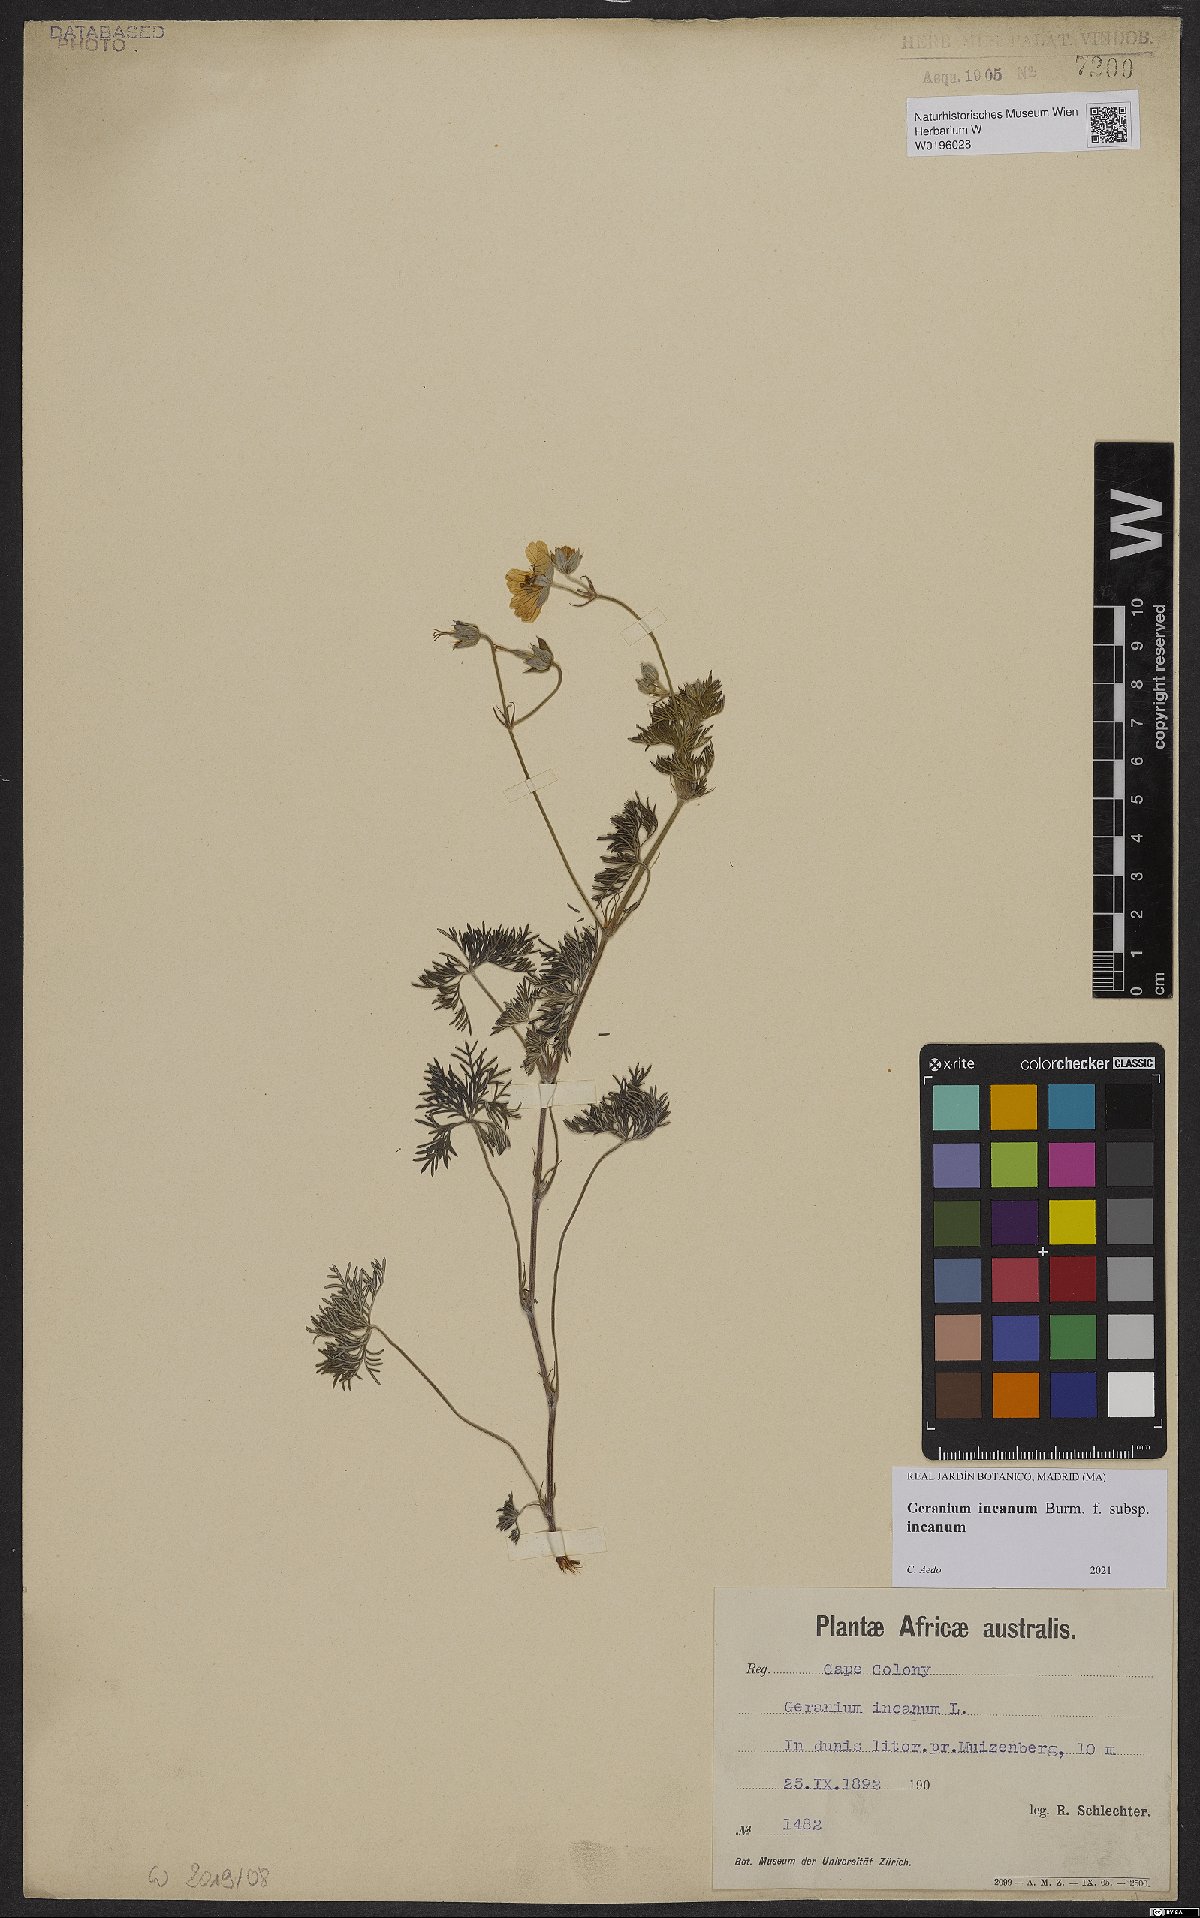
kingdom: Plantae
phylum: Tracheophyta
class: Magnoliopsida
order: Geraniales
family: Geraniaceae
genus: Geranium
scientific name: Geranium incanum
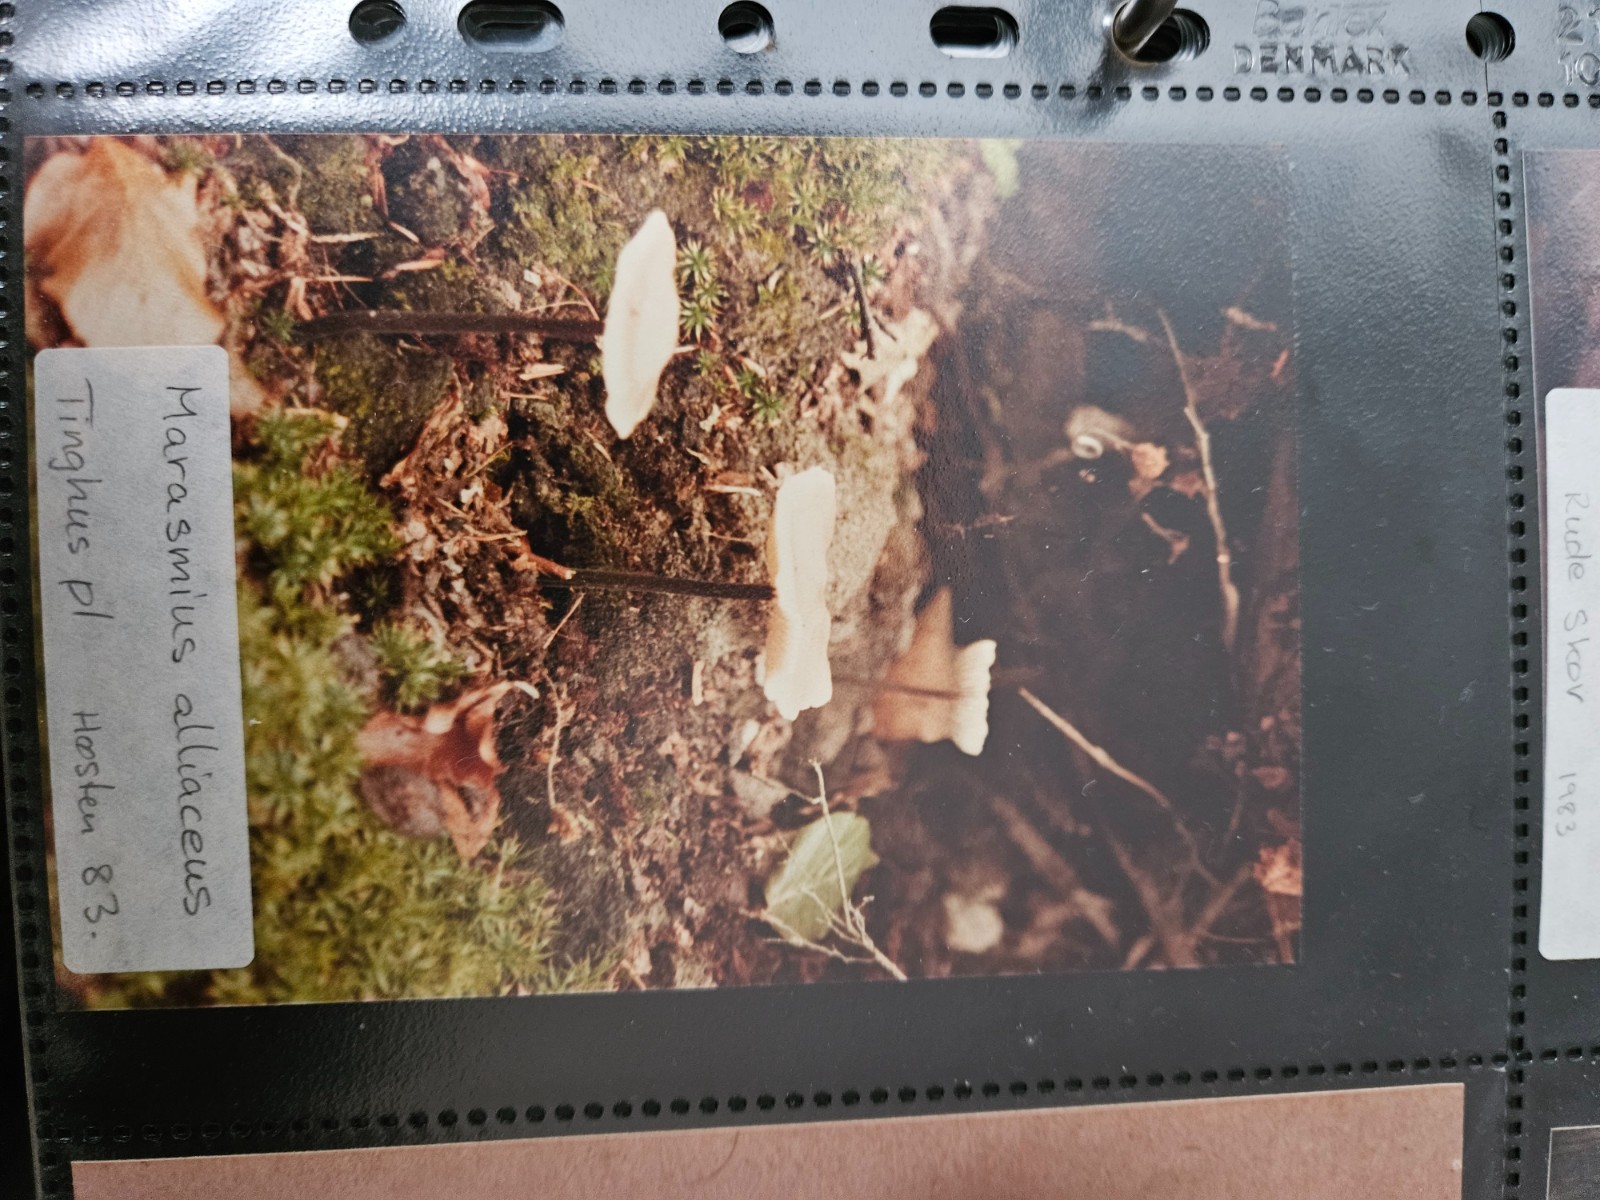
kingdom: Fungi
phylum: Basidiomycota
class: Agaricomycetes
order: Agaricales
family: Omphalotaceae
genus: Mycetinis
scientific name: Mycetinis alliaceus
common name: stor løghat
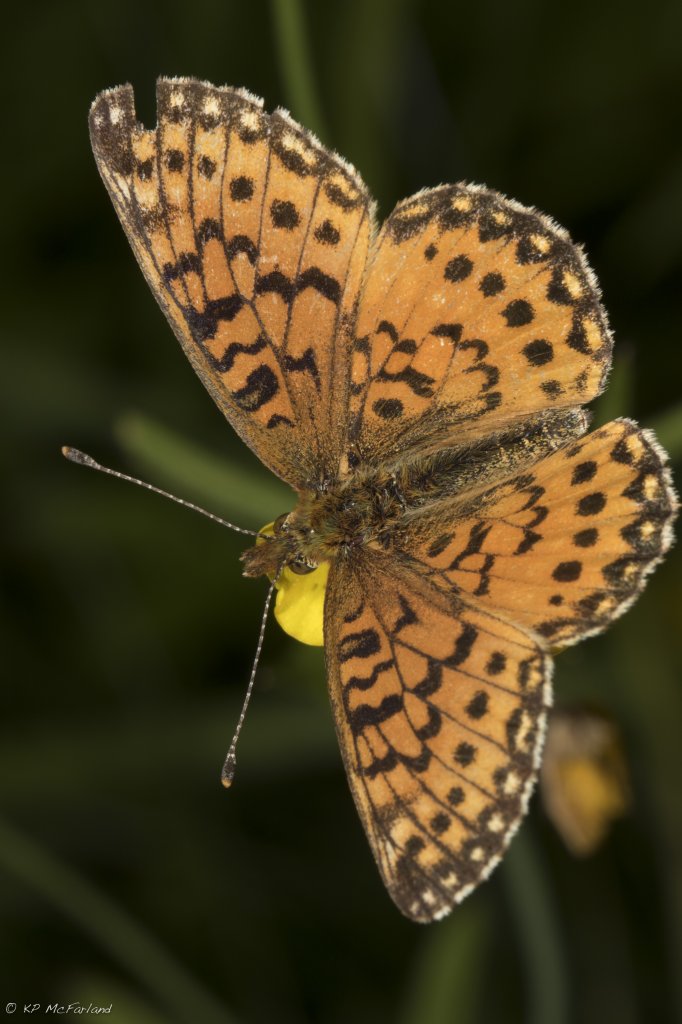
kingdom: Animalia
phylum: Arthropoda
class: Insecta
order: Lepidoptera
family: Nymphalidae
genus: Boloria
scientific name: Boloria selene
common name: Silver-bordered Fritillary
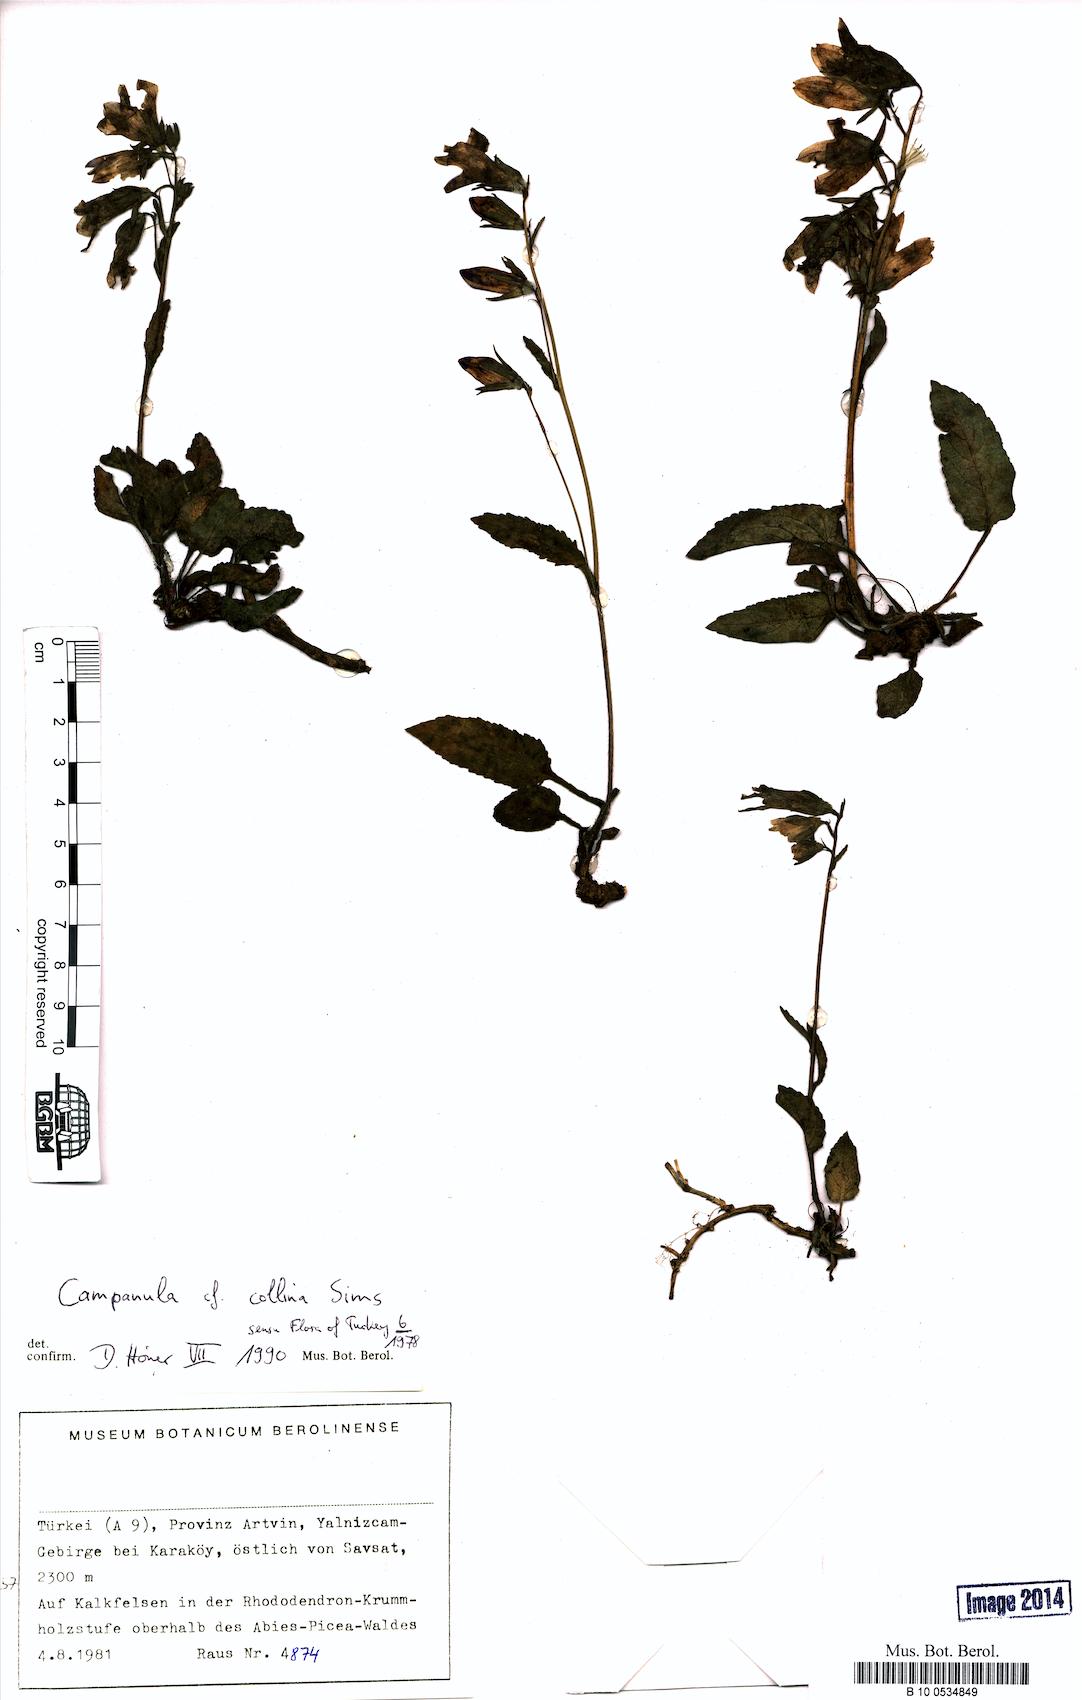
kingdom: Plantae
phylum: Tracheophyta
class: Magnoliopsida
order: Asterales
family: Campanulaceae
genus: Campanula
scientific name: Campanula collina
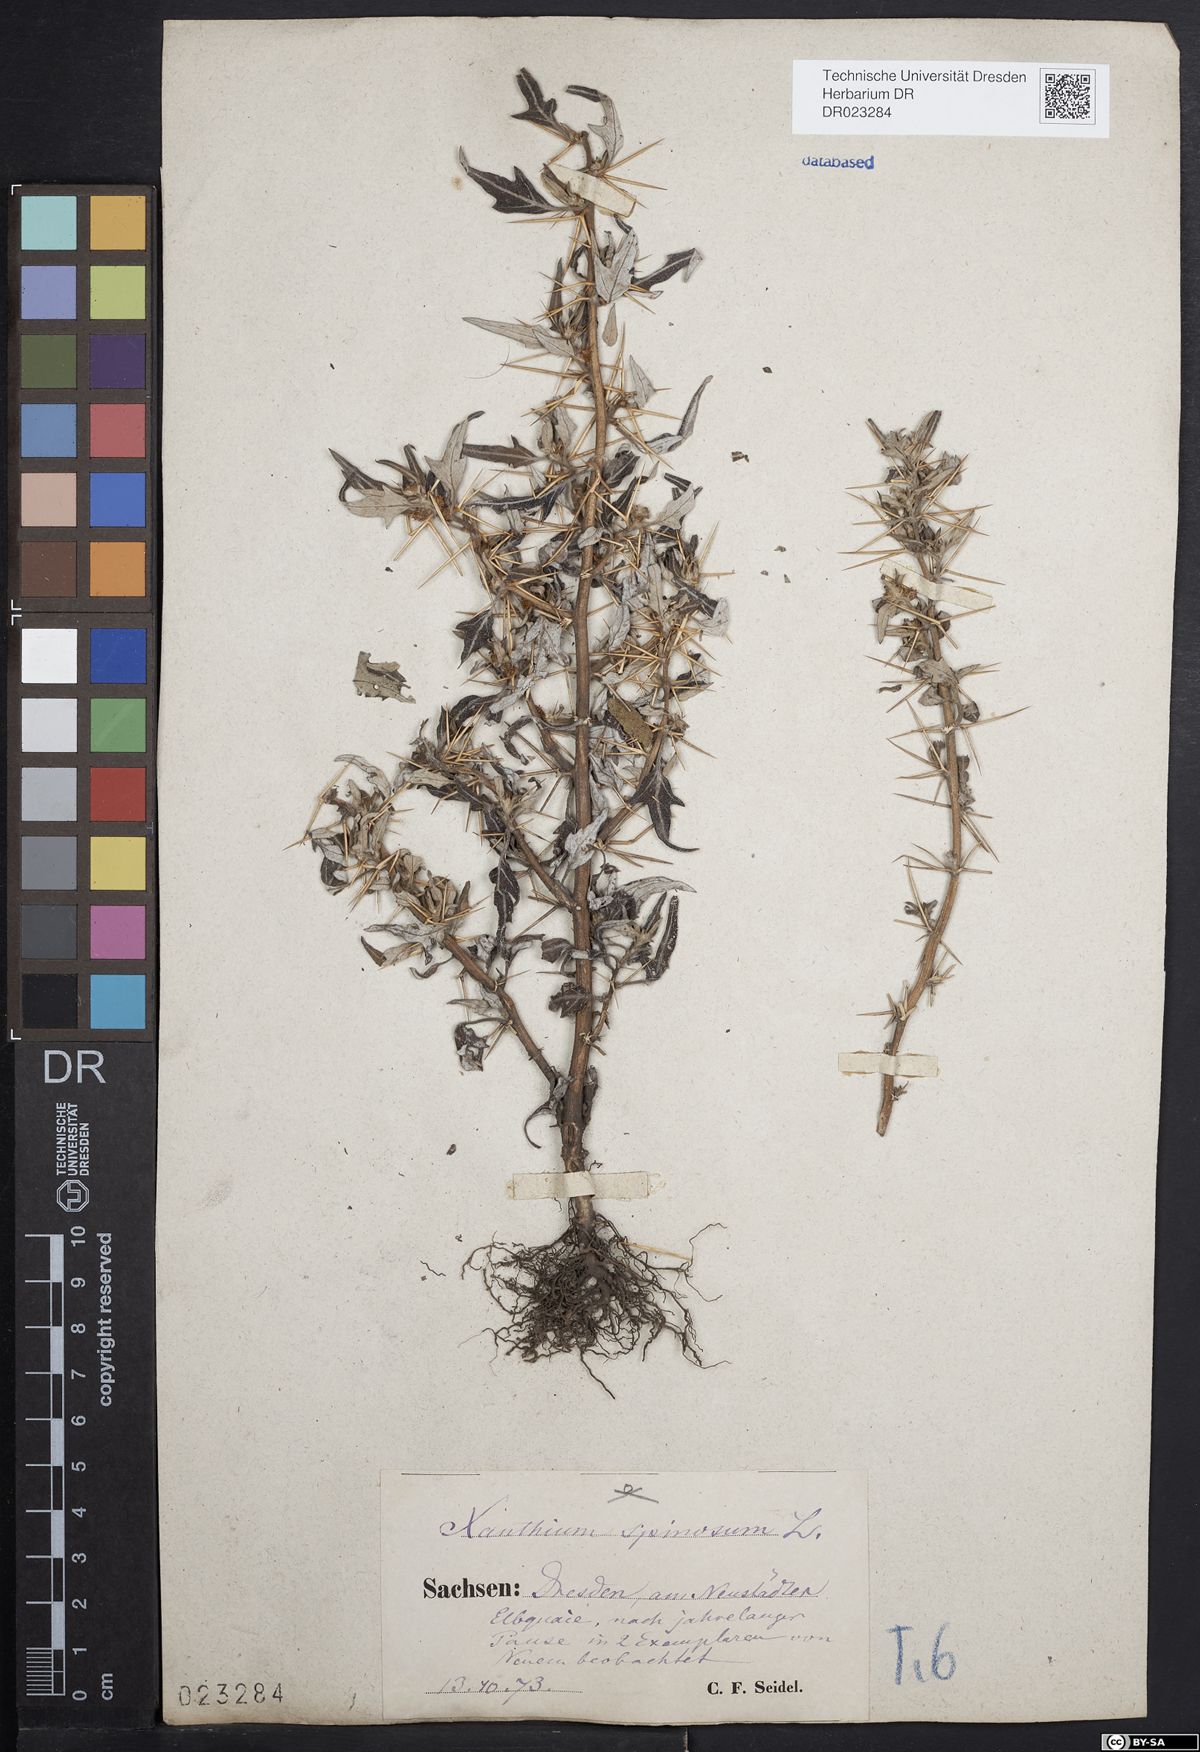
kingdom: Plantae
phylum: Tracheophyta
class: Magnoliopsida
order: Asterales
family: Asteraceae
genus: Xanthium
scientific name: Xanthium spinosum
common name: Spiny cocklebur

*****

_YOUR TASK_
Copy the data line for line, starting at the line that contains "family: Campanulaceae" and ending with the last line of the data. Omit the pictures from your copy.

_COMPLETE OUTPUT_
family: Campanulaceae
genus: Campanula
scientific name: Campanula collina
kingdom: Plantae
phylum: Tracheophyta
class: Magnoliopsida
order: Asterales
family: Asteraceae
genus: Xanthium
scientific name: Xanthium spinosum
common name: Spiny cocklebur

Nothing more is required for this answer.